When the judgment was entered in the state court on July 27, 1921, no further liability could exist on the part of Snyder under the supersedeas bond. There is no reason why this mortgage should not have been promptly released and satisfied of record, yet it was not actually satisfied until September 27, 1921, and the release was not filed until November 3, 1921. The mortgage to the Elmwood Bank made prior to the date of the contract of sale was payable May 1, 1920, so that plaintiff could have paid and caused the satisfaction thereof at any time after May 1, 1920, but this mortgage was not released until December 2, 1921, and the release was not recorded until December 6, 1921. No reason appears why the plaintiff could not have paid his attorneys and secured a release of their lien at any time after the entry of judgment in his favor, and yet their lien was not released until November 29, 1921, and the release was not filed until December 6, 1921.

After a delay of almost two years occasioned by the litigation in the state court, which was finally ended on July 27, 1921, plaintiff was certainly required to act with dispatch in the performance of his part of the contract. A delay from July 27th to December 6th, 1921, in bringing about the release of two mortgage deeds and of the attorney’s lien and the completion of the abstract and tender of the same in our opinion was a failure to act within a reasonable time which amounted to a breach of the contract and discharged the defendant from further liability thereunder if he so elected.

[2] Where there is no dispute as to the facts as in this case, the question of whether or not plaintiff tendered performance -within a reasonable time was a question of law for the court. Kiser v. Denney, 99 Neb. 3, 154 N. W. 835; Williams v. Powell, 101 Mass. 467, 3 Am. Rep. 396; Lewis v. Worrell, 185 Mass. 572, 71 N. E. 73; Kleeb v. Long-Bell Lumber Co., 27 Wash. 648, 68 Pac. 202.

[3] Plaintiff contends, however, that the defendant because of his statement made at the time of the tender is precluded from urging this failure as a defense.
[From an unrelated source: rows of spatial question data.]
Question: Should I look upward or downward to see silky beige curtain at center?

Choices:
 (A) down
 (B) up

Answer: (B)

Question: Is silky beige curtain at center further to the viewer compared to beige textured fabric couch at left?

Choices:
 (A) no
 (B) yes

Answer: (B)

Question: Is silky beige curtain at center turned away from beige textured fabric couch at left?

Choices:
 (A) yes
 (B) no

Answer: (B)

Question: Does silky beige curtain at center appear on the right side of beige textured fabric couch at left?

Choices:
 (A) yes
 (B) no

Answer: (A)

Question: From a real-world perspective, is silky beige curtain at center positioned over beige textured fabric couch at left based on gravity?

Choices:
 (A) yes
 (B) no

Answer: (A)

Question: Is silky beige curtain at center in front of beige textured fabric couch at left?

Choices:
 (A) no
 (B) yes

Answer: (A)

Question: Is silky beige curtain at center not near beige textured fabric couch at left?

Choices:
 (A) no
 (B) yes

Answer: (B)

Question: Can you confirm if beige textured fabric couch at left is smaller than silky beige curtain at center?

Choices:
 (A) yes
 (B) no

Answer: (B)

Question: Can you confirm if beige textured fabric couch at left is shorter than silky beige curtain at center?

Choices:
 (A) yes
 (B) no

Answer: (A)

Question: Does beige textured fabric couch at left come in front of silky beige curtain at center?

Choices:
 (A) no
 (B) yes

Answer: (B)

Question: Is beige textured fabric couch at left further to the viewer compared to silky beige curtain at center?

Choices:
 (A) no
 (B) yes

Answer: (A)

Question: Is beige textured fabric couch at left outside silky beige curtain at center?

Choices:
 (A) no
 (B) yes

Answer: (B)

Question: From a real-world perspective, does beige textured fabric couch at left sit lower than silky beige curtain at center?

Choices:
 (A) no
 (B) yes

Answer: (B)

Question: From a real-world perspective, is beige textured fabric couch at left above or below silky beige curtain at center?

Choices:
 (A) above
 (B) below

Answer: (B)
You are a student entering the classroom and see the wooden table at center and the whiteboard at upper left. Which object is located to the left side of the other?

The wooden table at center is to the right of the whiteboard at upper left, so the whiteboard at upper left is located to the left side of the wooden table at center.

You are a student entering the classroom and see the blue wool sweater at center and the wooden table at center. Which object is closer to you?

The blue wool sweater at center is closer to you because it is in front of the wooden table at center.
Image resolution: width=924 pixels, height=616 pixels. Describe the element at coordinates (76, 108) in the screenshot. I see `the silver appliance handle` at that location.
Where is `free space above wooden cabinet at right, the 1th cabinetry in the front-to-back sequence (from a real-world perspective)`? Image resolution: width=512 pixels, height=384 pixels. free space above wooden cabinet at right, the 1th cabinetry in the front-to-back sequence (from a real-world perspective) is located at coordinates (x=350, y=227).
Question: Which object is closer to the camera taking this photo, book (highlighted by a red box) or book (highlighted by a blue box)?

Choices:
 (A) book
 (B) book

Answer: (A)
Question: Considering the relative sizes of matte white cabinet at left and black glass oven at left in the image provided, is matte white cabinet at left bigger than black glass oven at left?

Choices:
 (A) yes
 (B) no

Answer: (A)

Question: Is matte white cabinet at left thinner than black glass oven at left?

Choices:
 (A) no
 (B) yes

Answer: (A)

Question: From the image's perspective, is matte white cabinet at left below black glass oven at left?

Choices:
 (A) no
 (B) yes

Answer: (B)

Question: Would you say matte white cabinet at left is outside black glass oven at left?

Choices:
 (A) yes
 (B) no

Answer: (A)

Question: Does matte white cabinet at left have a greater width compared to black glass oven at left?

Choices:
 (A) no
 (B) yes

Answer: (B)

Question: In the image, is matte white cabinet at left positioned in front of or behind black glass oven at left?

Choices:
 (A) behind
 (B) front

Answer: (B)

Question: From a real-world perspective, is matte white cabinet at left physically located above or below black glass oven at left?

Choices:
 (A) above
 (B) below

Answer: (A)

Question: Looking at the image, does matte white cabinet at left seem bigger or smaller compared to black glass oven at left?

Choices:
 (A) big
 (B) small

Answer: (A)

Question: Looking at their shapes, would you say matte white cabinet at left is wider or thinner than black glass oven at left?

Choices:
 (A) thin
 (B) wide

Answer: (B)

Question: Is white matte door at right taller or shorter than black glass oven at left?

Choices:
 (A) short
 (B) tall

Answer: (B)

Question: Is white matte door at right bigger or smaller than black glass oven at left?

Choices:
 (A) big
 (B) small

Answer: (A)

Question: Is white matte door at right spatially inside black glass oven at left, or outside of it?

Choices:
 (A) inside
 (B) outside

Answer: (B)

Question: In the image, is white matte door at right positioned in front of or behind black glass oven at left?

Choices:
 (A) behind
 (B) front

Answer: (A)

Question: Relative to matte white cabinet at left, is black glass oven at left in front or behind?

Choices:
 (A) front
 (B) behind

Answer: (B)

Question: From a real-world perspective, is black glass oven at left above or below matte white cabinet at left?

In the case of Railway Co. v. McCarthy, 96 U. S. 258, 24 L. Ed. 693, the Supreme Court of the United States said:

“Where a party gives a reason for his conduct and decision touching any thing involved in a controversy, he cannot, after litigation has begun, change his ground, and put his conduct upon another and a different consideration. He is not permitted thus to mend his hold. He is estopped from doing it by a settled principle of law.”

This principle of law is well settled, but it has no application in the instant case. Defendant in effect said because of the delay, he had theretofore burned up his contract and notified the agent, and that after this long delay he should not be called upon to take the land when it had depreciated greatly in value. Defendant was not a lawyer, and he *709was not called upon to couch his refusal in legal phraseology. What he said was not susceptible of the construction that he refused to accept solely because of the depreciation of the value of the land, and was not inconsistent with the defense of failure to perform within a reasonable time.

It is therefore our opinion that the trial court correctly directed a verdict and the judgment is affirmed.